At present, the world’s heating was already causing species to shift in all layers of the ocean from the surface to more than 4km down, but at different speeds.
But even under a highly optimistic scenario, where emissions fell sharply from now, the ocean’s mesopelagic layer – from 200m to 1km down – climate velocity would change from about 6km per decade to 50km by the second half of the century.
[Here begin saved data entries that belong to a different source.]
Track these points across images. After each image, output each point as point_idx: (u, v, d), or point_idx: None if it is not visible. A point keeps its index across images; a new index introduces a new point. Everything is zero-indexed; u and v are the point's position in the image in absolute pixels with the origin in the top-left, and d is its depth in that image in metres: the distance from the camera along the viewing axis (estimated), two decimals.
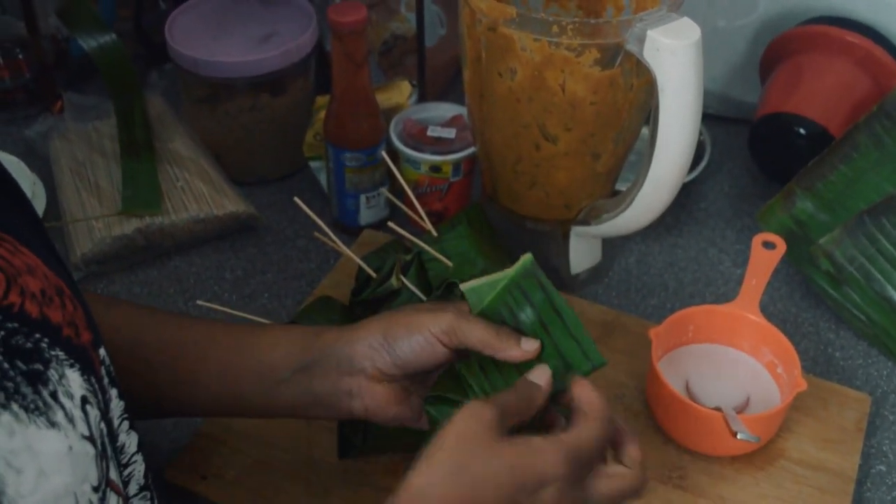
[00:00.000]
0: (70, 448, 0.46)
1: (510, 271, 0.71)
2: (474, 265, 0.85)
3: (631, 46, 0.80)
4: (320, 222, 0.86)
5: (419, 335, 0.68)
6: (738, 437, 0.78)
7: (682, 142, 0.83)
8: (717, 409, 0.81)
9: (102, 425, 0.51)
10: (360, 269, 0.88)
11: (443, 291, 0.84)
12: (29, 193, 1.04)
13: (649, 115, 0.86)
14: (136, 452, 0.58)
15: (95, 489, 0.48)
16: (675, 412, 0.83)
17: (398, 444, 0.81)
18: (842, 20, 1.10)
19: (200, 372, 0.71)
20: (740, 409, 0.85)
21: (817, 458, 0.84)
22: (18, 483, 0.43)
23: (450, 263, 0.85)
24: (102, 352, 0.54)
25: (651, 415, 0.87)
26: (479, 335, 0.68)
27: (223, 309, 0.89)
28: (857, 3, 1.10)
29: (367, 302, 0.87)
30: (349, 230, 1.08)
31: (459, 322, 0.68)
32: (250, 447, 0.84)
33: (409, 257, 0.87)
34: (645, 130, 0.90)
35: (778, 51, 1.13)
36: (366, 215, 1.07)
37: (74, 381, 0.48)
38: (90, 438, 0.48)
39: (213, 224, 1.06)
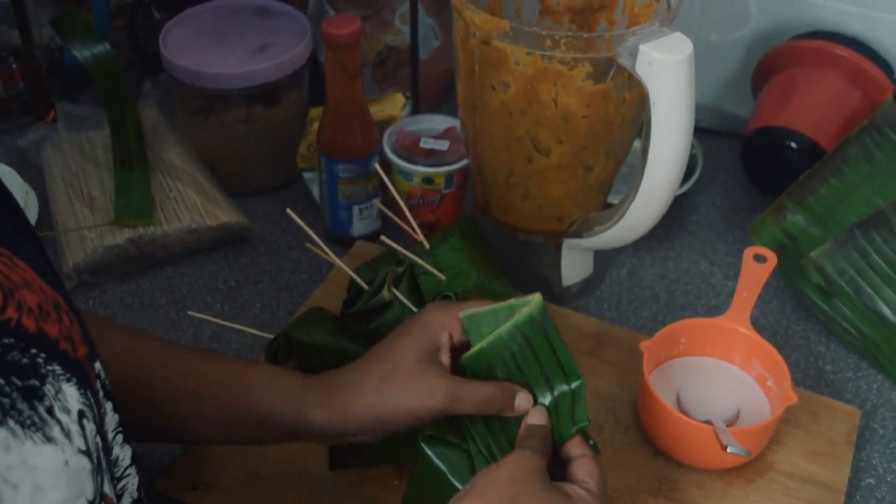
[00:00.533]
0: (66, 463, 0.46)
1: (517, 317, 0.72)
2: (467, 278, 0.85)
3: (623, 60, 0.81)
4: (312, 234, 0.86)
5: (411, 418, 0.71)
6: (729, 450, 0.78)
7: (674, 155, 0.84)
8: (708, 422, 0.82)
9: (98, 439, 0.51)
10: (352, 280, 0.89)
11: None
12: (21, 203, 1.04)
13: (641, 128, 0.86)
14: (130, 465, 0.58)
15: (90, 503, 0.48)
16: (666, 425, 0.83)
17: (388, 456, 0.82)
18: (833, 35, 1.10)
19: (195, 416, 0.74)
20: (731, 422, 0.86)
21: (807, 472, 0.84)
22: (15, 499, 0.43)
23: (442, 277, 0.86)
24: (98, 365, 0.54)
25: (642, 427, 0.87)
26: (473, 409, 0.71)
27: (215, 320, 0.89)
28: (848, 17, 1.10)
29: (358, 314, 0.87)
30: (342, 241, 1.08)
31: (452, 404, 0.70)
32: (242, 458, 0.84)
33: (401, 269, 0.87)
34: (637, 144, 0.90)
35: (770, 65, 1.14)
36: (358, 227, 1.08)
37: (71, 395, 0.48)
38: (86, 453, 0.48)
39: (206, 234, 1.06)
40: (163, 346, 0.77)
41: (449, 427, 0.72)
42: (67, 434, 0.47)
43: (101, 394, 0.54)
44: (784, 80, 1.11)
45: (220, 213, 1.07)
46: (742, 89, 1.19)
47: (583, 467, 0.69)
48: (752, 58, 1.17)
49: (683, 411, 0.85)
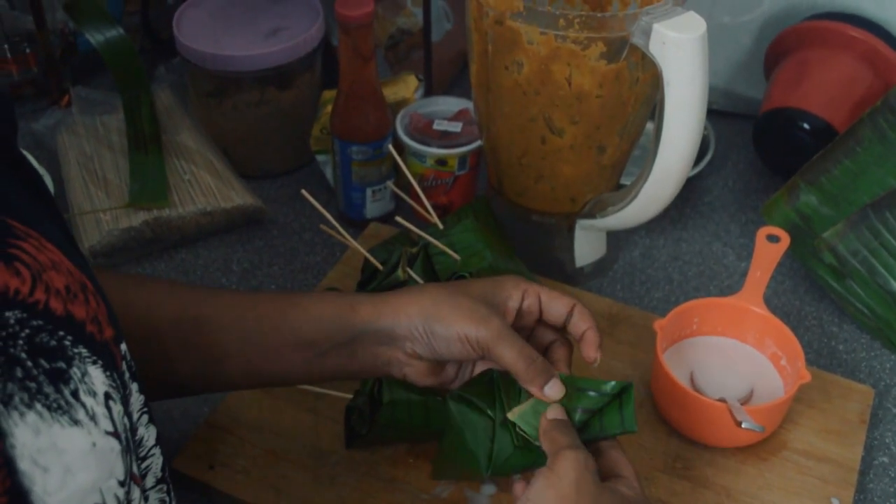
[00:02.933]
0: (94, 445, 0.46)
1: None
2: (482, 258, 0.86)
3: (637, 40, 0.81)
4: (327, 214, 0.87)
5: (456, 338, 0.68)
6: (743, 426, 0.78)
7: (687, 135, 0.84)
8: (722, 400, 0.82)
9: (125, 420, 0.51)
10: (367, 261, 0.89)
11: None
12: None
13: (654, 108, 0.86)
14: (154, 445, 0.58)
15: (121, 483, 0.48)
16: (680, 403, 0.84)
17: (404, 434, 0.82)
18: (846, 16, 1.10)
19: (237, 346, 0.72)
20: (744, 401, 0.86)
21: (821, 450, 0.85)
22: (45, 481, 0.43)
23: (457, 257, 0.86)
24: (124, 347, 0.54)
25: (656, 406, 0.88)
26: (510, 360, 0.67)
27: None
28: None
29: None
30: (355, 223, 1.08)
31: (496, 341, 0.67)
32: (258, 437, 0.84)
33: (415, 250, 0.88)
34: (650, 124, 0.90)
35: (782, 46, 1.13)
36: (372, 208, 1.08)
37: (97, 378, 0.48)
38: (115, 434, 0.48)
39: (220, 217, 1.07)
40: (198, 288, 0.77)
41: (480, 391, 0.71)
42: (93, 417, 0.47)
43: (126, 375, 0.54)
44: (796, 61, 1.11)
45: (235, 196, 1.07)
46: (754, 71, 1.19)
47: (621, 463, 0.67)
48: (764, 39, 1.17)
49: (697, 390, 0.86)
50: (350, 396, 0.82)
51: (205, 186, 1.08)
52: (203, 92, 1.14)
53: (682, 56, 0.79)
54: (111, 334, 0.52)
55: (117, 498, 0.47)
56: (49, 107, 1.23)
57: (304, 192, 0.87)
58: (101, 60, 1.17)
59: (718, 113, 1.23)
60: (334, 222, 0.88)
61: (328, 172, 1.12)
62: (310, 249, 1.07)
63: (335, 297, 0.72)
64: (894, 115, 0.95)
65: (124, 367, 0.54)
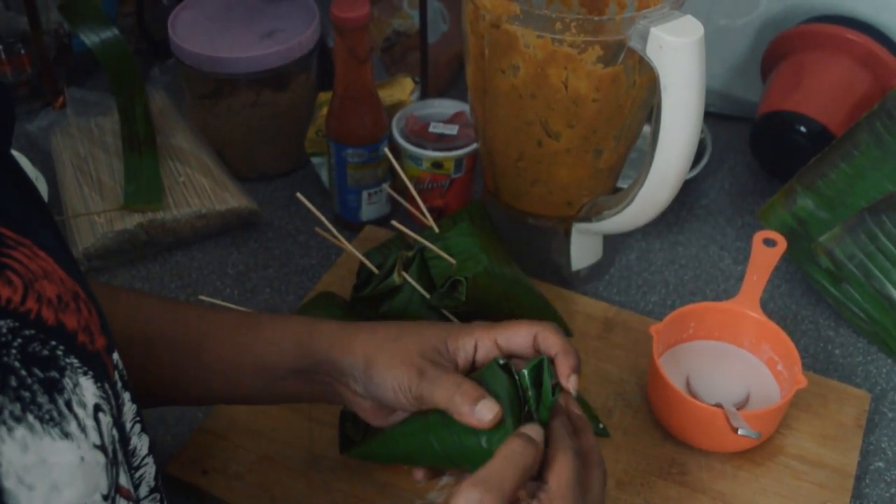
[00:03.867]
0: (82, 459, 0.45)
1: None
2: (478, 262, 0.85)
3: (634, 43, 0.81)
4: (322, 217, 0.86)
5: (389, 387, 0.66)
6: (739, 432, 0.78)
7: (683, 139, 0.84)
8: (718, 405, 0.82)
9: (115, 431, 0.50)
10: (362, 265, 0.89)
11: (446, 289, 0.84)
12: None
13: (651, 112, 0.86)
14: (147, 455, 0.58)
15: (105, 497, 0.47)
16: (676, 408, 0.84)
17: (396, 452, 0.81)
18: (843, 18, 1.10)
19: (200, 367, 0.72)
20: (740, 406, 0.86)
21: (817, 455, 0.84)
22: (30, 500, 0.42)
23: (453, 261, 0.86)
24: (116, 356, 0.54)
25: (651, 411, 0.87)
26: (441, 397, 0.64)
27: (225, 304, 0.89)
28: (858, 1, 1.10)
29: (368, 298, 0.87)
30: (350, 226, 1.08)
31: (426, 387, 0.65)
32: (252, 442, 0.84)
33: (410, 253, 0.87)
34: (647, 128, 0.90)
35: (779, 49, 1.13)
36: (367, 211, 1.08)
37: (88, 389, 0.48)
38: (101, 447, 0.47)
39: (215, 219, 1.06)
40: (167, 303, 0.76)
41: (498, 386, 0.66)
42: (83, 429, 0.46)
43: (119, 385, 0.53)
44: (793, 64, 1.11)
45: (229, 198, 1.07)
46: (751, 74, 1.19)
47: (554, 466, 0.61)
48: (761, 42, 1.17)
49: (693, 395, 0.86)
50: None
51: (199, 188, 1.07)
52: (198, 94, 1.14)
53: (679, 60, 0.79)
54: (103, 343, 0.52)
55: None
56: (43, 108, 1.23)
57: (299, 194, 0.87)
58: (95, 62, 1.17)
59: (715, 116, 1.23)
60: (329, 225, 0.87)
61: (323, 175, 1.12)
62: (305, 252, 1.07)
63: (299, 322, 0.72)
64: (891, 119, 0.95)
65: (116, 376, 0.53)
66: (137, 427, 0.56)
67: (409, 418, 0.70)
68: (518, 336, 0.68)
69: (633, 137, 0.93)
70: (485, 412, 0.63)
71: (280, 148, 1.16)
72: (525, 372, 0.65)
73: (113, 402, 0.51)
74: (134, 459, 0.56)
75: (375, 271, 0.87)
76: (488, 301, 0.86)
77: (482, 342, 0.68)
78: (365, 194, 1.06)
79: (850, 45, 1.08)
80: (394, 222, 0.88)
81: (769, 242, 0.91)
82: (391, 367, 0.67)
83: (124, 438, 0.53)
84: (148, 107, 1.15)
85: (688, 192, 1.13)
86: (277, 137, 1.15)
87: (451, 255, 0.86)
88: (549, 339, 0.67)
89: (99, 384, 0.49)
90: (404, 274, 0.85)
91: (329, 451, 0.83)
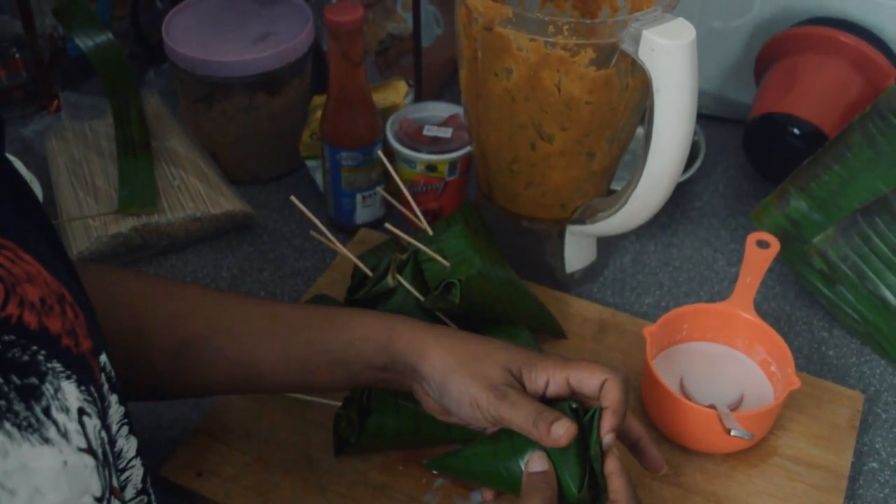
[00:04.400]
0: (65, 463, 0.45)
1: None
2: (472, 264, 0.86)
3: (626, 46, 0.81)
4: (317, 221, 0.86)
5: (466, 403, 0.68)
6: (732, 433, 0.78)
7: (676, 141, 0.84)
8: (712, 406, 0.82)
9: (103, 434, 0.50)
10: (356, 267, 0.89)
11: (440, 292, 0.84)
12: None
13: (644, 114, 0.86)
14: (135, 457, 0.58)
15: (98, 500, 0.47)
16: (670, 410, 0.84)
17: (393, 442, 0.82)
18: (836, 21, 1.10)
19: (270, 362, 0.73)
20: (734, 407, 0.86)
21: (811, 456, 0.85)
22: None
23: (447, 263, 0.86)
24: (103, 358, 0.54)
25: (646, 412, 0.87)
26: (520, 421, 0.67)
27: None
28: (851, 3, 1.10)
29: (363, 300, 0.87)
30: (345, 229, 1.08)
31: (506, 409, 0.67)
32: (247, 445, 0.84)
33: (405, 256, 0.88)
34: (640, 130, 0.90)
35: (772, 51, 1.14)
36: (362, 214, 1.08)
37: (71, 393, 0.48)
38: (88, 450, 0.47)
39: (210, 223, 1.07)
40: (238, 297, 0.79)
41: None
42: (65, 434, 0.46)
43: (105, 387, 0.53)
44: (787, 66, 1.11)
45: (224, 202, 1.07)
46: (745, 76, 1.19)
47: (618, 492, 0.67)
48: (754, 44, 1.17)
49: (687, 396, 0.86)
50: (339, 404, 0.82)
51: (194, 192, 1.07)
52: (192, 97, 1.14)
53: (671, 63, 0.79)
54: (89, 346, 0.52)
55: None
56: (38, 112, 1.23)
57: (293, 198, 0.87)
58: (90, 65, 1.17)
59: (708, 118, 1.23)
60: (324, 228, 0.87)
61: (318, 178, 1.12)
62: (299, 255, 1.07)
63: (377, 323, 0.73)
64: (884, 120, 0.96)
65: (103, 378, 0.53)
66: (125, 429, 0.56)
67: (482, 443, 0.71)
68: (591, 381, 0.69)
69: (626, 140, 0.93)
70: (560, 431, 0.65)
71: (274, 151, 1.16)
72: (595, 418, 0.68)
73: (99, 404, 0.51)
74: (120, 461, 0.56)
75: (370, 274, 0.88)
76: (482, 303, 0.86)
77: (554, 378, 0.69)
78: (359, 197, 1.06)
79: (843, 47, 1.08)
80: (388, 225, 0.88)
81: (762, 244, 0.91)
82: (470, 385, 0.68)
83: (111, 441, 0.53)
84: (142, 110, 1.15)
85: (681, 194, 1.14)
86: (272, 141, 1.15)
87: (444, 257, 0.86)
88: (611, 394, 0.68)
89: (83, 388, 0.49)
90: (398, 276, 0.86)
91: (324, 454, 0.83)
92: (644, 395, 0.88)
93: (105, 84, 1.16)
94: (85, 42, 1.16)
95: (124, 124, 1.13)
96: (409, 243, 0.88)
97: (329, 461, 0.83)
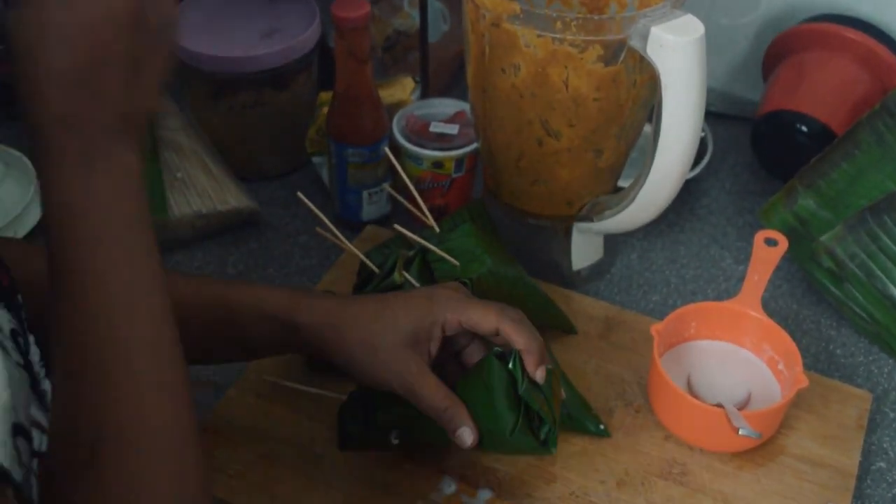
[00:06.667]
0: (9, 373, 0.51)
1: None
2: (482, 263, 0.85)
3: (634, 43, 0.80)
4: (323, 217, 0.86)
5: (384, 380, 0.75)
6: (740, 432, 0.78)
7: (684, 138, 0.84)
8: (719, 405, 0.82)
9: (35, 356, 0.56)
10: (363, 264, 0.89)
11: None
12: (31, 189, 1.05)
13: (652, 111, 0.86)
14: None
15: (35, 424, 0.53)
16: (677, 408, 0.83)
17: (400, 422, 0.81)
18: (844, 18, 1.10)
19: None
20: (742, 406, 0.86)
21: (818, 455, 0.84)
22: None
23: (456, 263, 0.86)
24: (20, 297, 0.59)
25: (653, 411, 0.87)
26: (425, 406, 0.74)
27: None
28: (859, 0, 1.10)
29: None
30: (351, 226, 1.08)
31: (409, 397, 0.74)
32: (252, 442, 0.84)
33: (411, 253, 0.87)
34: (647, 127, 0.90)
35: (780, 48, 1.13)
36: (368, 211, 1.07)
37: (2, 316, 0.54)
38: (25, 366, 0.53)
39: (216, 219, 1.06)
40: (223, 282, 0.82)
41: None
42: (3, 348, 0.51)
43: (25, 324, 0.58)
44: (795, 63, 1.11)
45: (230, 198, 1.07)
46: (752, 73, 1.19)
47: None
48: (762, 41, 1.16)
49: (694, 395, 0.85)
50: (344, 398, 0.82)
51: (200, 189, 1.07)
52: (199, 93, 1.13)
53: (679, 59, 0.79)
54: (8, 282, 0.58)
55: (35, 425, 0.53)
56: None
57: (299, 194, 0.87)
58: None
59: (716, 115, 1.23)
60: (330, 225, 0.87)
61: (324, 175, 1.12)
62: (305, 252, 1.07)
63: (280, 297, 0.77)
64: (893, 118, 0.95)
65: (23, 314, 0.58)
66: (43, 371, 0.60)
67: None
68: (483, 325, 0.75)
69: (633, 137, 0.93)
70: (465, 438, 0.73)
71: (280, 148, 1.16)
72: (516, 360, 0.74)
73: (24, 336, 0.57)
74: (46, 401, 0.59)
75: (376, 271, 0.87)
76: (493, 300, 0.86)
77: (449, 324, 0.75)
78: (365, 194, 1.06)
79: (852, 44, 1.08)
80: (396, 226, 0.87)
81: (770, 242, 0.91)
82: (380, 361, 0.74)
83: (34, 378, 0.57)
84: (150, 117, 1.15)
85: (689, 192, 1.13)
86: (278, 137, 1.15)
87: (454, 256, 0.86)
88: (515, 337, 0.74)
89: (13, 314, 0.55)
90: (405, 273, 0.85)
91: (329, 450, 0.83)
92: (651, 394, 0.87)
93: None
94: None
95: None
96: (417, 243, 0.88)
97: (335, 458, 0.82)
But over the same period, climate velocity would halve at the surface.
Even at depths of between 1,000 and 4,000 metres, climate velocity would triple current rates, even if emissions dropped sharply.
Prof Anthony Richardson, of the University of Queensland and the CSIRO and one of the study’s 10 authors, told Guardian Australia: “What really concerns us is that as you move down through the ocean, climate velocity moves at different speeds.”
This could create a disconnect for species that rely on organisms in different layers.
For example, Richardson said tuna lived in the mesopelagic layer between 200 and 1,000 metres deep, but they relied on plankton species near the surface.
He said because the planet’s oceans were so large and stored so much heat, “warming already absorbed at the ocean surface will mix into deeper waters.”
“This means that marine life in the deep ocean will face escalating threats from ocean warming until the end of the century, no matter what we do now.”
Isaac Brito-Morales, the study’s lead author and a researcher at the University of Queensland, said: “Because the deep ocean has a more stable temperature, any small increase will have an impact on species – they’re more at risk than those at the surface.”
Richardson added it was “concerning” their results showed, as well as different rates of climate velocity at different depths, the direction that species would need to move wasn’t uniform either.
This could mean that marine park areas designed to protect different species or habitats could become compromised as species moved out of the protected areas into unprotected areas.